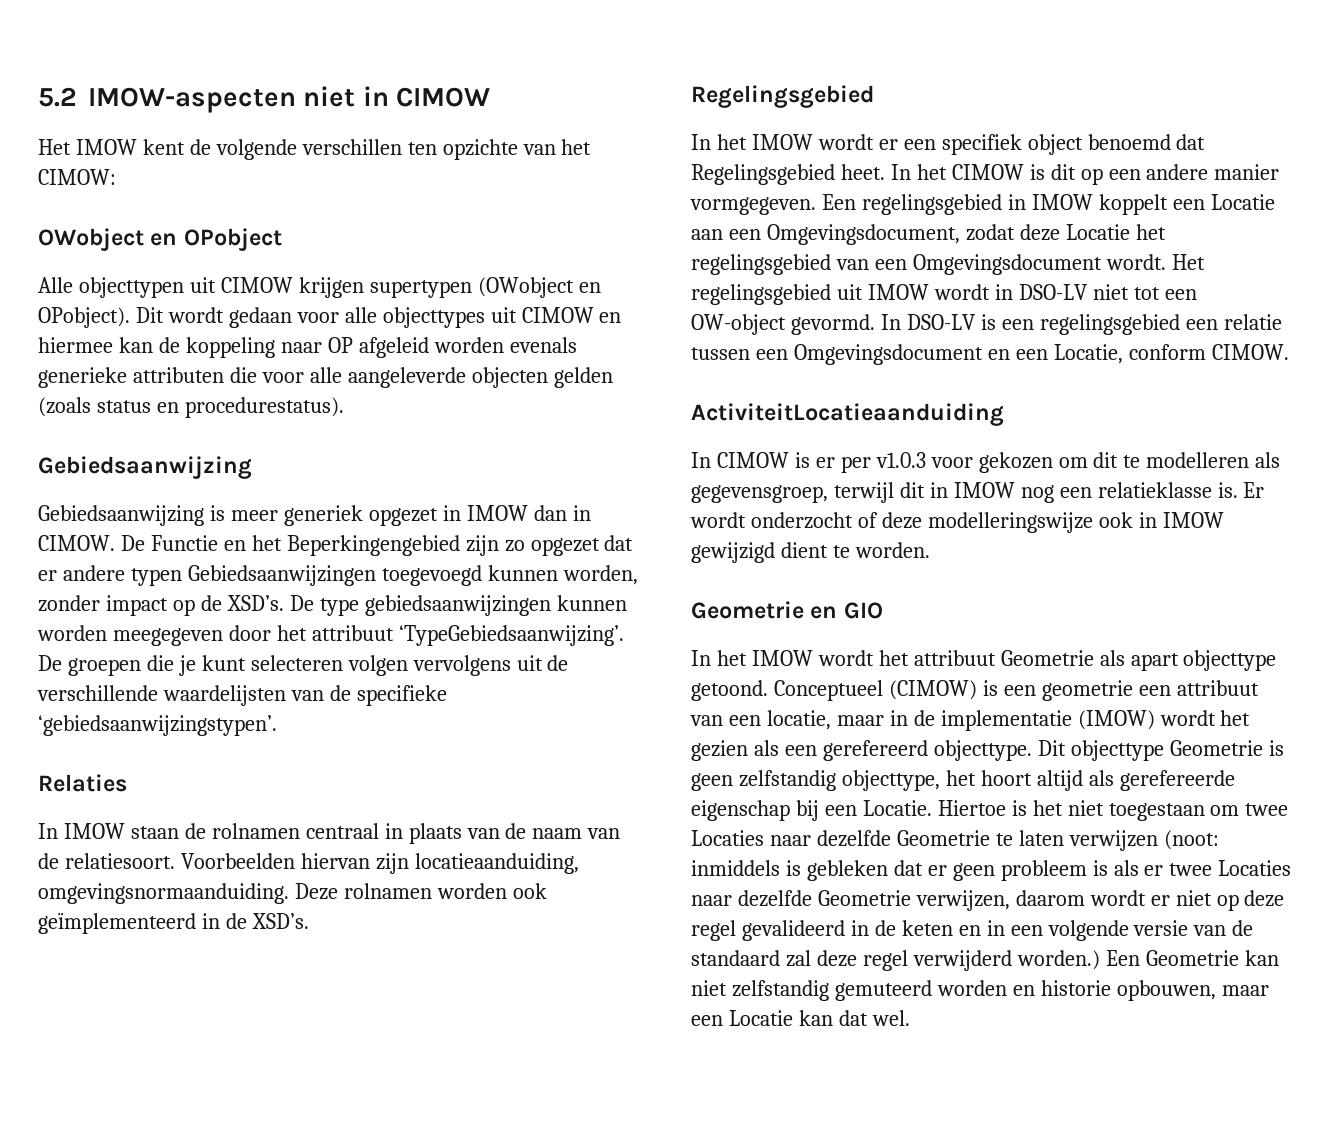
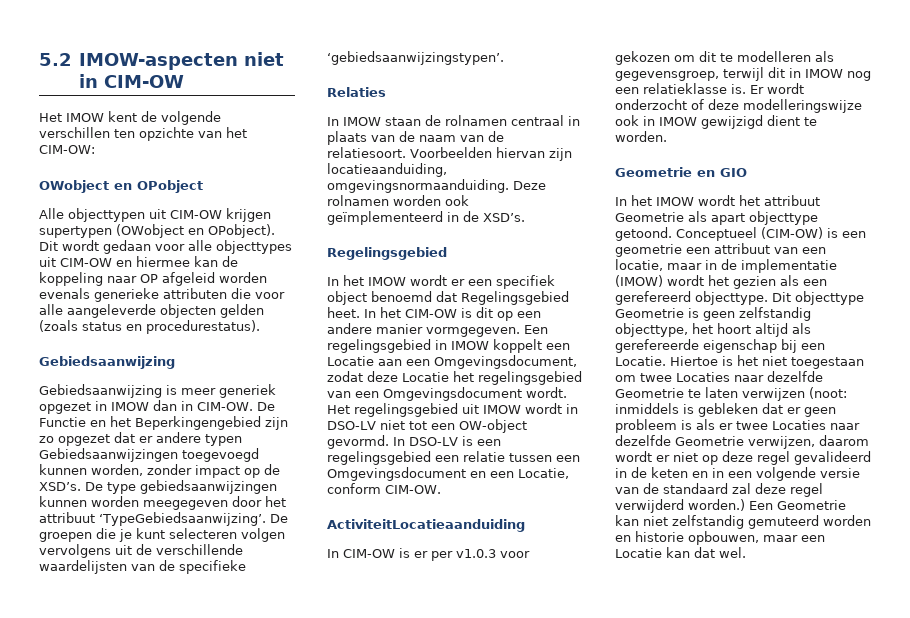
[396,87,491,107] CIMOW -> [103,75,184,88] CIM-OW
[38,169,116,185] CIMOW: -> [39,145,95,154] CIM-OW:
[220,277,293,293] CIMOW -> [170,210,222,219] CIM-OW
[521,307,594,323] CIMOW -> [60,258,112,267] CIM-OW
[38,535,115,551] CIMOW. -> [197,402,253,411] CIM-OW.
[951,164,1024,180] CIMOW -> [405,309,457,318] CIM-OW
[1211,344,1289,360] CIMOW. -> [385,485,441,494] CIM-OW.
[716,452,789,468] CIMOW -> [343,549,395,558] CIM-OW
[888,680,977,700] (CIMOW) -> [761,227,823,239] (CIM-OW)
*****
Exercise goal -> Every line from the one containing "[716,452,789,468] CIMOW ->" through the end of the data must be repeated exactly, and no other line.

Response to this task ->
[716,452,789,468] CIMOW -> [343,549,395,558] CIM-OW
[888,680,977,700] (CIMOW) -> [761,227,823,239] (CIM-OW)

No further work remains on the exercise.